Can You Hear Me Now?

Houdini Headline

June 18, 1927
Los Angeles

Hamid BeyEgyptian mystic Hamid Bey claims to have received a message from deceased illusionist Harry Houdini – but Hardeen, Houdini’s surviving brother, doesn’t believe that Bey’s claim is any more genuine than many others made since the magician’s death last Halloween.

Hardeen would love to hear from his brother Harry, and has offered $10,000 ($119,510.92 USD 2007) to anyone who can name only one or two words of a secret code which he devised with Houdini, and another deceased brother, William. The brothers entered into the pact prior to William’s death last year in order to prove that the dead cannot communicate with the living. They agreed that the code would be the preamble to any communication from beyond the grave. Hardeen said that he and Houdini never heard from William following his death.

Bey has spent most of this year on the vaudeville circuit performing feats such as being buried alive and then revived. Mr. Bey asserts his powers are divine gifts, and he had intended to challenge Houdini’s well documented skepticism of spiritualists. Throughout his life Houdini had scorned spiritualists and had often stated that he could duplicate, by mechanical means, any of the stunts performed by a medium. Unfortunately Houdini died before the two could meet.

Prior to his current stint in vaudeville, Bey spent a few years traveling around the world publicly demonstrating powers had he learned at a Coptic Temple in Egypt. While in Brindisi, Italy, he had a near death experience. He had announced that he was going to induce a state of suspended animation, and allow himself to be buried alive for three days. His plan to fast prior to his entombment was foiled by the residents of Brindisi when they prepared a sumptuous banquet in his honor, and pressed him to eat several large plates of spaghetti.

When he awakened from his trance he was buried and unable to breathe – he then pulled the emergency cord which rang a bell above ground to summon help to his gravesite. Bey later stated that his trance had been disrupted by the spaghetti he had consumed.

Were cosmic forces responsible for interrupting Hamid’s trance, or were a bad case of indigestion and a subconscious desire not to remain buried under six feet of Italian soil the reasons for his premature resurrection?

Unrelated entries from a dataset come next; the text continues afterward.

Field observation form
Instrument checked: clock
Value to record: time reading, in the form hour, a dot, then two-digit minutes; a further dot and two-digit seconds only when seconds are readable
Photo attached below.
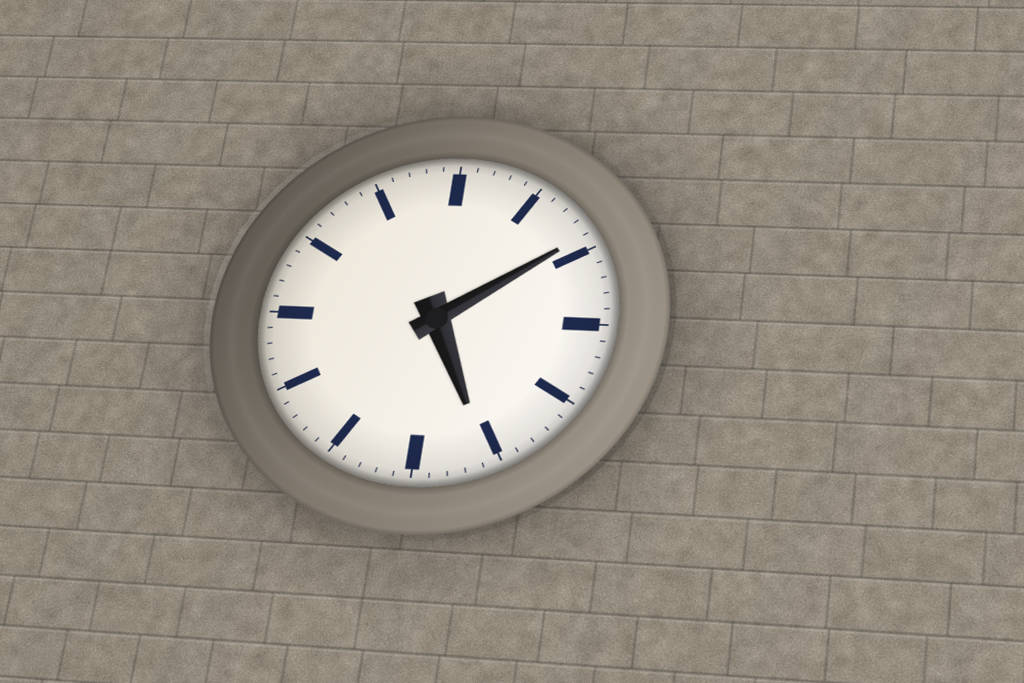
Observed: 5.09
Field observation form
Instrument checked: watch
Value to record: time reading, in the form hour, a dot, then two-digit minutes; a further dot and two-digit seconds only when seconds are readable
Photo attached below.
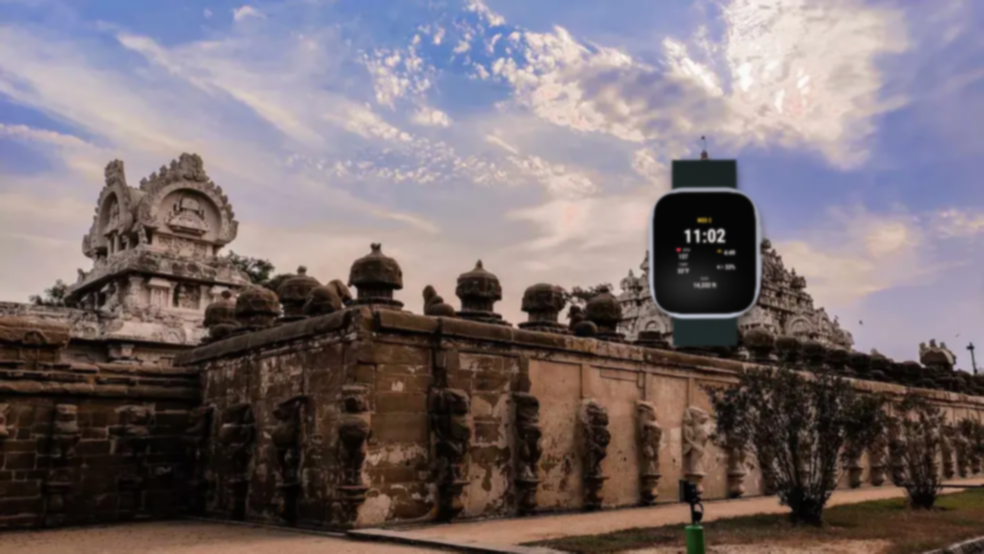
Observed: 11.02
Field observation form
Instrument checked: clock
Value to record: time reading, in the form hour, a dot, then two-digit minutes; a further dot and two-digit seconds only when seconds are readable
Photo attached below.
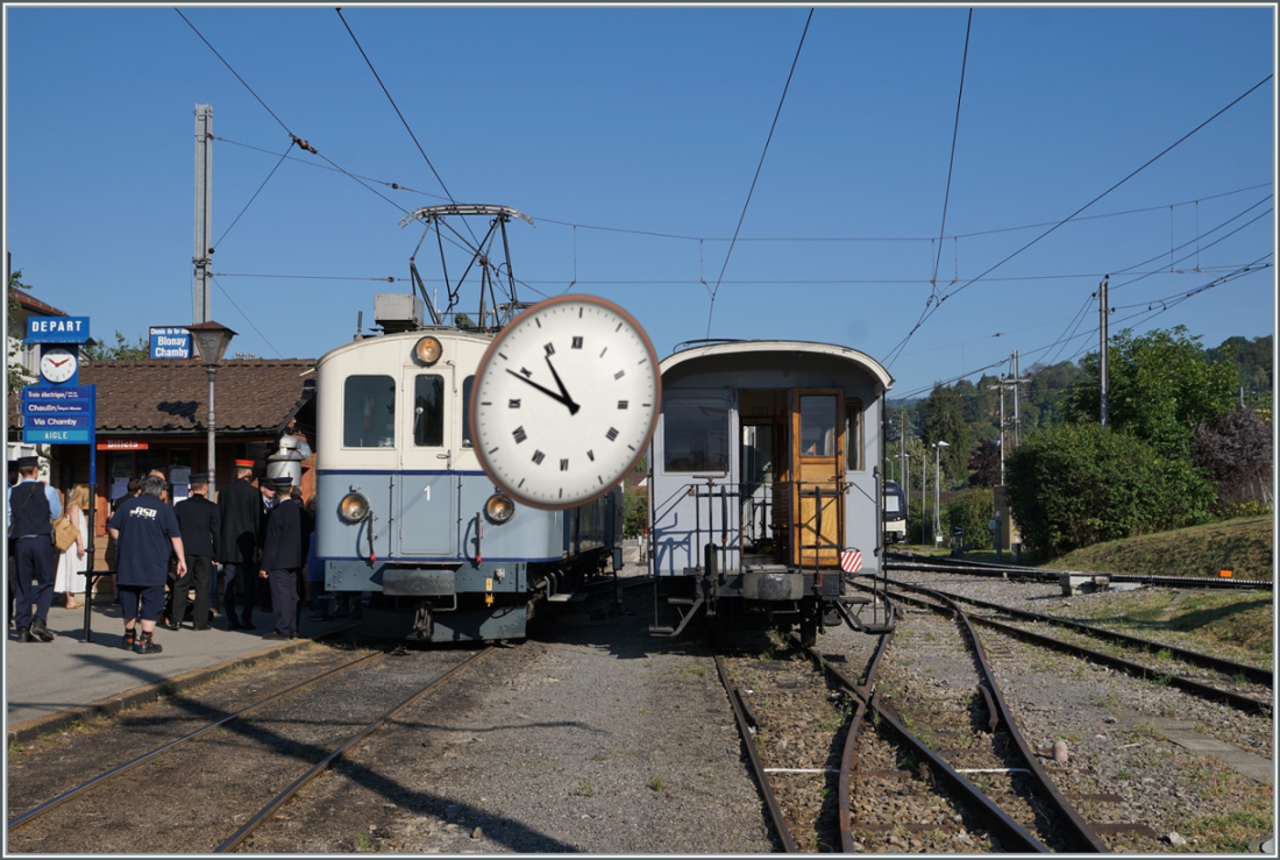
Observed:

It is a shame that fate intervened and denied us the outcome of a confrontation between Hamid Bey and Harry Houdini.

Houdini’s wife Bess held a séance on Halloween every year through 1936 when she declared that “ten years is long enough to wait for any man.” No authentic message from Houdini has ever been received.

Houdini’s Widow to Receive Settlement

June 13, 1927
New York

houdiniFamed illusionist Harry Houdini died October 31, 1926, but until today, his widow, Bess, didn’t know whether she’d see any of the insurance money.  After months of investigation, the New York Life Insurance Company decided to accept the claim that Houdini died as the result of a blow struck by J. Gordon Whitehead, a McGill University student.  Bess Houdini would receive a settlement of $25,000 ($296,962 USD 2007).

Of course, New York Life had good reason to be confused.  Even today, Houdini’s death is surrounded by uncertainty.  Some accounts say that Whitehead challenged Houdini to take the punch fair and square, while others claim that he and his buddies lambasted the illusionist while he reclined on a sofa.  According to some, the blow to the abdomen could have ruptured Houdini’s appendix, while others today say that this would only have aggravated a pre-existing condition.  Still others speculate that he was actually poisoned by the angry Spiritualists he’d discredited.  As recently as March of this year, Harry’s descendents were seeking to have the body exhumed, while Bess’s sought to block it, claiming that the whole thing reeked of a book promotion stunt.

What’s a humble claims adjuster to do?